Centro de inovação Skôlkovo terá financiamento de US$ 4,13 bi do governo até 2020

Presidente de Skoltech Edward Crawley (à esq.) e diretor da Fundação Skôlkovo Víktor Vekselberg Foto: PressPhoto

Presidente de Skoltech Edward Crawley (à esq.) e diretor da Fundação Skôlkovo Víktor Vekselberg Foto: PressPhoto

Desde 2012, o financiamento reduz gradualmente, já que era previsto que os fundos do orçamento destinados ao plano de desenvolvimento do projeto de inovação seriam substituídos por financiamento privado.

Criação do primeiro-ministro Dmítri Medvedev e contraponto russo ao Vale do Silício, o Centro de Inovação Skôlkovo, localizado nos arredores de Moscou, recebeu a esperada resposta afirmativa por parte do governo relativa ao financiamento: o vice-ministro da Economia, Oleg Fomitchev, disse ao jornal “Vedomosti” que o projeto irá receber do Orçamento Federal um total de 135,6 bilhões de rublos (cerca de US$ 4,13 bilhões) até 2020.

Hoje, as contribuições vindas do Orçamento estavam programadas pra até 2015. Desde 2012, o financiamento reduz gradualmente, já que era previsto que os fundos do orçamento destinados ao plano de desenvolvimento do projeto de inovação seriam substituídos por financiamento privado.

O programa já tem definida a distribuição dos fundos do Orçamento, com respetivas finalidades e quantias.
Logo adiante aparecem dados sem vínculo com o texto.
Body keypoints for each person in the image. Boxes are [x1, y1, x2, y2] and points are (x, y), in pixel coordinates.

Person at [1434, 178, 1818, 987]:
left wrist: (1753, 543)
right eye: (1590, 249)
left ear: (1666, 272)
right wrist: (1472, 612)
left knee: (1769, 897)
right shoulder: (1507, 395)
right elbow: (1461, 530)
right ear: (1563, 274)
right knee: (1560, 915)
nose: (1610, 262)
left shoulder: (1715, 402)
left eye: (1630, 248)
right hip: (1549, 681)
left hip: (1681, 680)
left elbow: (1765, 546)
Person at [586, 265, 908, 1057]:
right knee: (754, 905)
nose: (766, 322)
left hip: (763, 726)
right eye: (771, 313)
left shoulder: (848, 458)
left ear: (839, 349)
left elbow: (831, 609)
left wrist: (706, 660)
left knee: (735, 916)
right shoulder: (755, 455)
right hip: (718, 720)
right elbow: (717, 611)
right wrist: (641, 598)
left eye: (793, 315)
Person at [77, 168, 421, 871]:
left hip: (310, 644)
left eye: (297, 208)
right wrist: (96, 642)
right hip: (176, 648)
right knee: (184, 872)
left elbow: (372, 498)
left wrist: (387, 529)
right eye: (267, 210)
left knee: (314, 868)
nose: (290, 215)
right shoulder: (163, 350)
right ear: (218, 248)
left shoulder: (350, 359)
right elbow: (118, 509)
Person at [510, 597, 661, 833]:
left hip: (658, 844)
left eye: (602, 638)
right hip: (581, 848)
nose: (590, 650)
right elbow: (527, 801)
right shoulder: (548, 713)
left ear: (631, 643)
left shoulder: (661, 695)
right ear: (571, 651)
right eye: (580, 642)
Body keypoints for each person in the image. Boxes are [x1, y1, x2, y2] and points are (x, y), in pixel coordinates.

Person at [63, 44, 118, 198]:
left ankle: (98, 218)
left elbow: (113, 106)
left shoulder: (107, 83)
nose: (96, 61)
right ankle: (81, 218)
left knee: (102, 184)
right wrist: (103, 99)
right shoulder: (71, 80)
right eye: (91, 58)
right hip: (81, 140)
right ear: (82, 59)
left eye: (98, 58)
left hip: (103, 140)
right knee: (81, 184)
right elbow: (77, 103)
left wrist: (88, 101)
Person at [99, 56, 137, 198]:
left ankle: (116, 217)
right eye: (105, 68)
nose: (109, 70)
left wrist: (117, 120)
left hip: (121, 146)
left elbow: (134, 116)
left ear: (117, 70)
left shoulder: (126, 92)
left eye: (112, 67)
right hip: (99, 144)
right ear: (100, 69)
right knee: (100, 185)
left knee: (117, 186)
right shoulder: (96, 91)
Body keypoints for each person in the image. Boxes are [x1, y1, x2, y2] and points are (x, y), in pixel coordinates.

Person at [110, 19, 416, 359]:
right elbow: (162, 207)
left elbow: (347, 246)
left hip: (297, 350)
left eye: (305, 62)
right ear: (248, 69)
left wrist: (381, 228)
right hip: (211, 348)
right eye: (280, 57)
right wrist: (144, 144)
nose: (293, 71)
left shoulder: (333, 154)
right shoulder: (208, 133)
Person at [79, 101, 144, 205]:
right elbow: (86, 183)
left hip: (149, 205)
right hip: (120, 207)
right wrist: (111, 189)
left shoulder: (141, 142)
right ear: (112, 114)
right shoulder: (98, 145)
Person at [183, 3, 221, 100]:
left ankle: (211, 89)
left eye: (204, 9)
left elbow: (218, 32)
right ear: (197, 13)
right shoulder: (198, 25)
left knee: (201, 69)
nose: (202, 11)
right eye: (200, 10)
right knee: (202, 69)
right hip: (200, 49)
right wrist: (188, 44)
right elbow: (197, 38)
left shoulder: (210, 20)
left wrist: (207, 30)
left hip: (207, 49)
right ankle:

A criação do parque tecnológico vai custar 57 bilhões de rublos (cerca de US$ 1,74 bilhões), o desenvolvimento do Instituto de Ciência e Tecnologia de Skôlkovo (Skolteh) ficará com cerca de 42 bilhões de rublos (cerca de US$ 1,28 bilhões), para infraestrutura deverão ir cerca de 37 bilhões de rublos (cerca de US$ 1,13 bilhões) e para os subsídios dos participantes, 32 bilhões de rublos (cerca de US$ 975 milhões). Quem detalha os números é  Artiom Chadrin, diretor do Departamento para o Desenvolvimento Econômico do Ministério.

O projeto Skôlkovo vê assim terminar um período que durou quase um ano, desde quando, no outono passado, o Tribunal de Contas da Federação Russa, após auditoria, detectou numerosas violações na fundação. Algumas dessas violações puseram em alerta até mesmo o Comitê de Investigação da Rússia.

Os auditores questionaram principalmente a transparência dos procedimentos para a atribuição de subsídios à atividade do centro.

Depois da saída do governo do vice-primeiro-ministro e chefe de gabinete, Vladislav Surkov, que foi também um dos fundadores da Fundação Skôlkovo e seu curador, muitos funcionários do governo previram o fim gradual do projeto. O presidente russo, Vladímir Pútin, considera-o artificial e sempre se distanciou dele, não tendo, por exemplo, nunca visitado as obras, disse ao "Vedomosti" o funcionário federal.

Na continuação das injeções financeiras públicas no projeto não está previsto endurecer agora o mecanismo de controle sobre o financiamento de Skôlkovo, diz Chadrin: "Não temos qualquer observação a fazer em relação ao procedimento de seleção dos beneficiários dos subsídios."

A própria administração do projeto prometeu ser ainda mais transparente. Haverá critérios bem definidos para avaliar a eficácia da “inovurbe” (cidade da inovação), é o que espera o vice-presidente da Fundação, Aleksandr Tchernov. Ele enumera alguns dos indicadores tidos como meta: o número de postos de trabalho criados pelos residentes da fundação, a cota da sua produção no mercado e o número de patentes registradas pelos residentes.

Mas indicadores-chave do desempenho de Skôlkovo já estão sendo cumpridos: a “inovurbe” prevê o registro de 1.000 residentes –já possui 941. Além disso, um quarto das patentes da área da tecnologia da informação foi registrado por participantes do projeto. Como planejado, mantém-se a substituição do investimento público pelo privado, salienta Tchernov, e a participação deste último deverá ser muito maior. Este é um dos critérios para o funcionamento eficaz da fundação.